Feb. 21 was the last day for bills to be voted out of the Senate panel, so the decision by Committee Chair Karen Kaiser was seen as a victory for pro-life forces. While Kaiser issued no statement, it appears there were insufficient votes from the majority Democrats on the panel to advance the legislation further.
However, if as expected the full House by early March goes ahead and approves HB 1366, that bill still could come to the Senate for consideration, said Renee Wooten, founder and director of the Options 360 pregnancy centers in Clark County.
“It’s just a merry-go-round of things it has to go through,” she said.
Back on Jan. 24, the House committee held a hearing on 1366, drawing a huge crowd of more than 500 people opposing the bill and perhaps several dozen in favor.
Ministry leaders contend that both HB 1366 and SB 5274 are a renewed attempt to shut down the centers by abortion rights advocates and abortion providers. Those in favor of the legislation charge that the centers offer false or misleading information about what services are offered and that clients are “denied needed referrals of reproductive health care.”

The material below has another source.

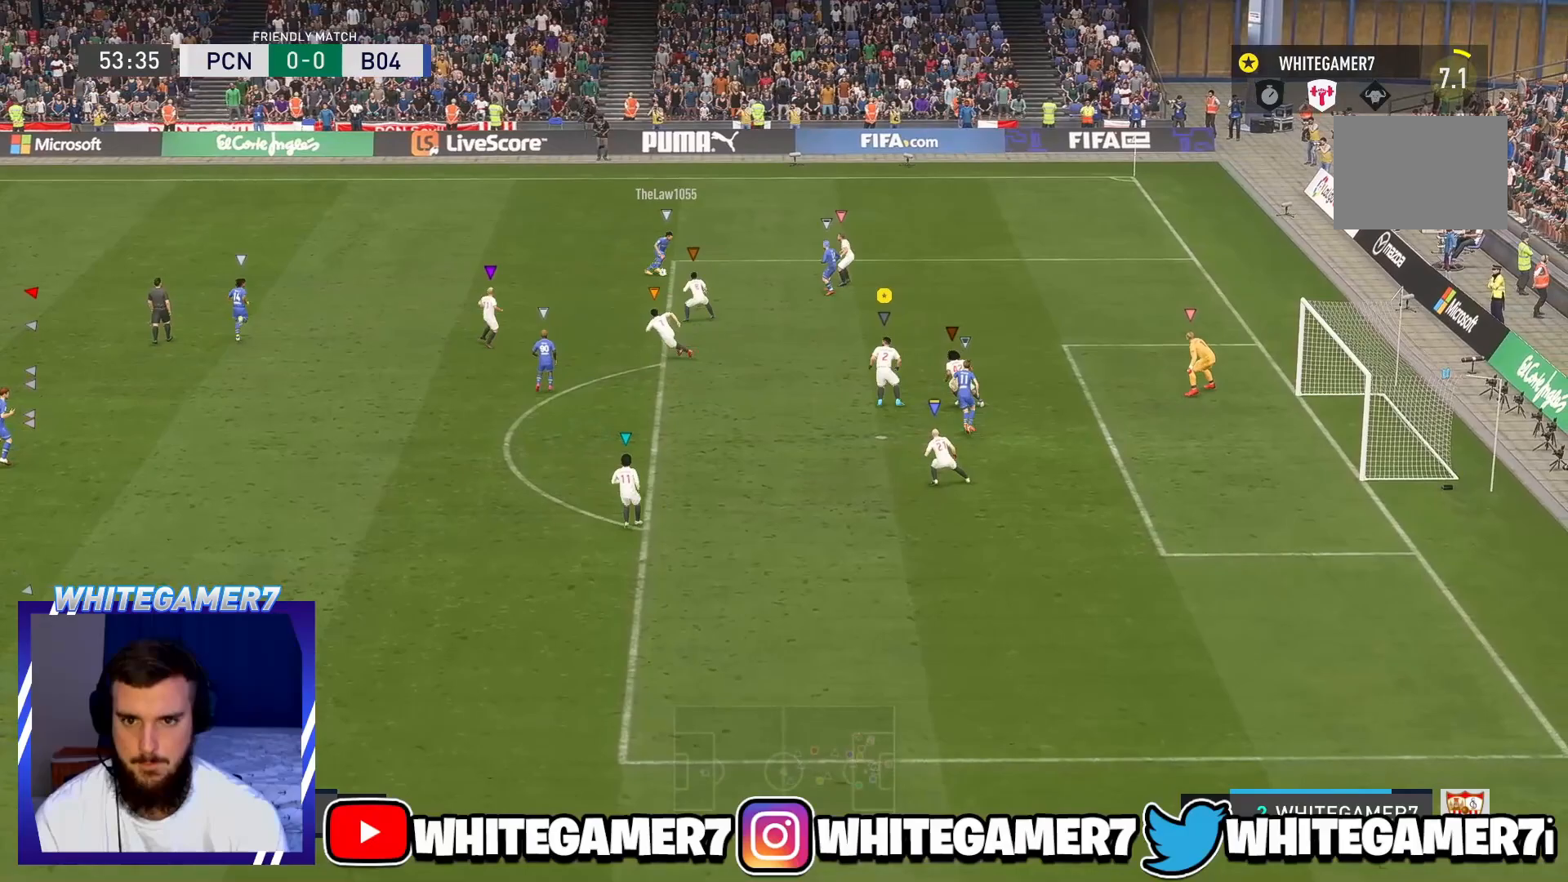
{"buttons": ["L2"], "left_stick": "up-right", "events": [[17, "L2", "up"], [17, "left_stick", "up-left"], [184, "L2", "down"], [301, "left_stick", "up"], [401, "left_stick", "up-right"]]}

But leaders of the ministry centers term the legislation the most dangerous seen in any state regarding the centers. They say the proposed regulations are not only onerous and unfairly and inaccurately reflect upon the centers, but also would put the centers in such immediate legal jeopardy that the potential for lawsuits would force them to immediately shut their doors if the proposed law passed.
While the Senate bill’s death gave pregnancy centers a “lot of hope” that all such legislation might ultimately fail, said Wooten, she emphasized that the House bill must still be closely watched.
“We’re expecting it to pass out of the House Rules. Committee,” she said. “It would be great if it doesn’t because it would mean the whole thing’s dead, but we expect it to go to the House floor. If it passes in the House, then goes back to Senate, it would be like starting all over there.”